▸ Texte du document
=======

La propera commemoració del setantè aniversari de l’Estat d’Israel l’antisemitisme islamista i l’antisionisme d’esquerres intensifiquen la perversa tergiversació d’equiparar-lo al nazisme, presentant els palestins com les seves víctimes alhora que hom justifica els propòsits genocides contra el poble jueu arreu, com s’ha vist la setmana passada a París arran de l’assassinat de Mireille Knoll, una supervivent de l’Holocaust.
Pierre-André Taguieff, un historiador del pensament polític totalitari de l’època contemporània, va ser entrevistat per la Revue des Deux Mondes, el 25 de novembre de l’any passat, exposant l’evolució d’aqueixa nova forma de judeofòbia:
Revue des Deux Mondes – Qu’avez-vous pensé du tweet de Gérard Filoche et de ses arguments pour se défendre ?
Pierre-André Taguieff – Si Gérard Filoche n’est pas l’auteur de ce montage à connotation antisémite (dû à Alain Soral), il a en tout cas immédiatement adhéré au message qu’il véhicule, un message mélangeant antisionisme radical et antiaméricanisme grossier. La centralité du motif antijuif n’est en effet pas niable : le drapeau israélien et le portrait de trois juifs supposés riches montrent l’assimilation des juifs à la finance. Dans le détail, ce visuel évoque trois amalgames polémiques : « Israël = sionisme = racisme », « juifs = argent » et « juifs = puissance de manipulation ». Les juifs sont accusés, d’après ce photomontage, d’être des racistes, des prédateurs de la finance et des manipulateurs, Macron étant leur marionnette.

=======

▸ Données à traiter
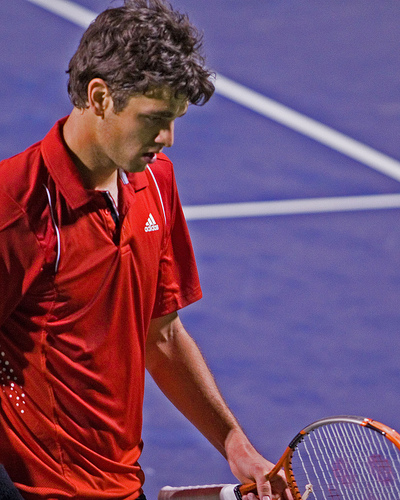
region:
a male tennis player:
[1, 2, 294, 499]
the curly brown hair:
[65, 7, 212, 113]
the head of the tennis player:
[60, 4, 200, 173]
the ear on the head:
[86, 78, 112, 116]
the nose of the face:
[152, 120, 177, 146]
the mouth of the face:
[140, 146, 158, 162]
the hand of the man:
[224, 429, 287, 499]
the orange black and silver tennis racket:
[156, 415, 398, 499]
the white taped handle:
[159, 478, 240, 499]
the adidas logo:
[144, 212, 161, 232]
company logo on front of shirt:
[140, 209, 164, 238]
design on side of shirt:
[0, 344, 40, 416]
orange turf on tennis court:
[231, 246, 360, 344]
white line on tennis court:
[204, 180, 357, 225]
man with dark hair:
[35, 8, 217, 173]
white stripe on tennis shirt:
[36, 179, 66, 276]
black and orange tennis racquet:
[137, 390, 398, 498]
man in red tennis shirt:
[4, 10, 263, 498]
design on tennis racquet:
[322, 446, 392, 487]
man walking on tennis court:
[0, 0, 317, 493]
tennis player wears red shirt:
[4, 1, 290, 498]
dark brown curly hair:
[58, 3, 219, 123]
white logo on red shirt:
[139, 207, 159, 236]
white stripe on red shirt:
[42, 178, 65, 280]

=======

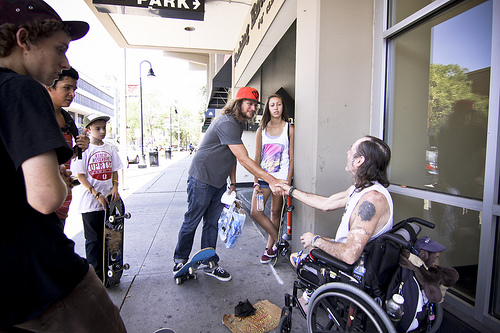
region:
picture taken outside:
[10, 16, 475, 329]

=======

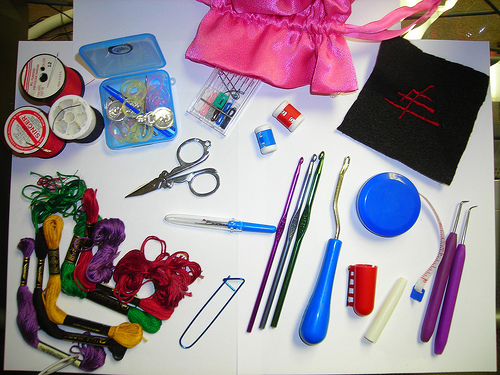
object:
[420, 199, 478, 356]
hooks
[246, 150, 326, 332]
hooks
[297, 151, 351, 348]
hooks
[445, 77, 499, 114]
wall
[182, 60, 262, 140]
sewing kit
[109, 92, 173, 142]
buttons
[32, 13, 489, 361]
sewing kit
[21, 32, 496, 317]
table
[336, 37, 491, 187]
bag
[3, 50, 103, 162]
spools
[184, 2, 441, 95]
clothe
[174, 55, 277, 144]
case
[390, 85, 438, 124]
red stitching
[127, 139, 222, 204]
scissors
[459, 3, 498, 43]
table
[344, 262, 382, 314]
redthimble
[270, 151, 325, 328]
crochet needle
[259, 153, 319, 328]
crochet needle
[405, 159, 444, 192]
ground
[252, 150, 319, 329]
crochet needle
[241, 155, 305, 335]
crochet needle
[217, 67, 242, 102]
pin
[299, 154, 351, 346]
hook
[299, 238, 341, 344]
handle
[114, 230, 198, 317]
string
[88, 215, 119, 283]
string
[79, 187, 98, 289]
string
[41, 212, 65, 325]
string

=======

▸ Activités proposées
1) Recopiez fidèlement le passage du texte sur l'antisémitisme qui va de « La propera commemoració » à « se défendre ? ».
2) Reproduisez à l'identique, parmi les enregistrements, les lignes allant de celle qui contient « the white taped » à celle qui contient « [139, 207, 159, 236] », ces deux lignes comprises, et rien d'autre.
Le texte et les enregistrements sont indépendants l'un de l'autre.

▸ Réponses par consigne
1)
La propera commemoració del setantè aniversari de l’Estat d’Israel l’antisemitisme islamista i l’antisionisme d’esquerres intensifiquen la perversa tergiversació d’equiparar-lo al nazisme, presentant els palestins com les seves víctimes alhora que hom justifica els propòsits genocides contra el poble jueu arreu, com s’ha vist la setmana passada a París arran de l’assassinat de Mireille Knoll, una supervivent de l’Holocaust.
Pierre-André Taguieff, un historiador del pensament polític totalitari de l’època contemporània, va ser entrevistat per la Revue des Deux Mondes, el 25 de novembre de l’any passat, exposant l’evolució d’aqueixa nova forma de judeofòbia:
Revue des Deux Mondes – Qu’avez-vous pensé du tweet de Gérard Filoche et de ses arguments pour se défendre ?

2)
the white taped handle:
[159, 478, 240, 499]
the adidas logo:
[144, 212, 161, 232]
company logo on front of shirt:
[140, 209, 164, 238]
design on side of shirt:
[0, 344, 40, 416]
orange turf on tennis court:
[231, 246, 360, 344]
white line on tennis court:
[204, 180, 357, 225]
man with dark hair:
[35, 8, 217, 173]
white stripe on tennis shirt:
[36, 179, 66, 276]
black and orange tennis racquet:
[137, 390, 398, 498]
man in red tennis shirt:
[4, 10, 263, 498]
design on tennis racquet:
[322, 446, 392, 487]
man walking on tennis court:
[0, 0, 317, 493]
tennis player wears red shirt:
[4, 1, 290, 498]
dark brown curly hair:
[58, 3, 219, 123]
white logo on red shirt:
[139, 207, 159, 236]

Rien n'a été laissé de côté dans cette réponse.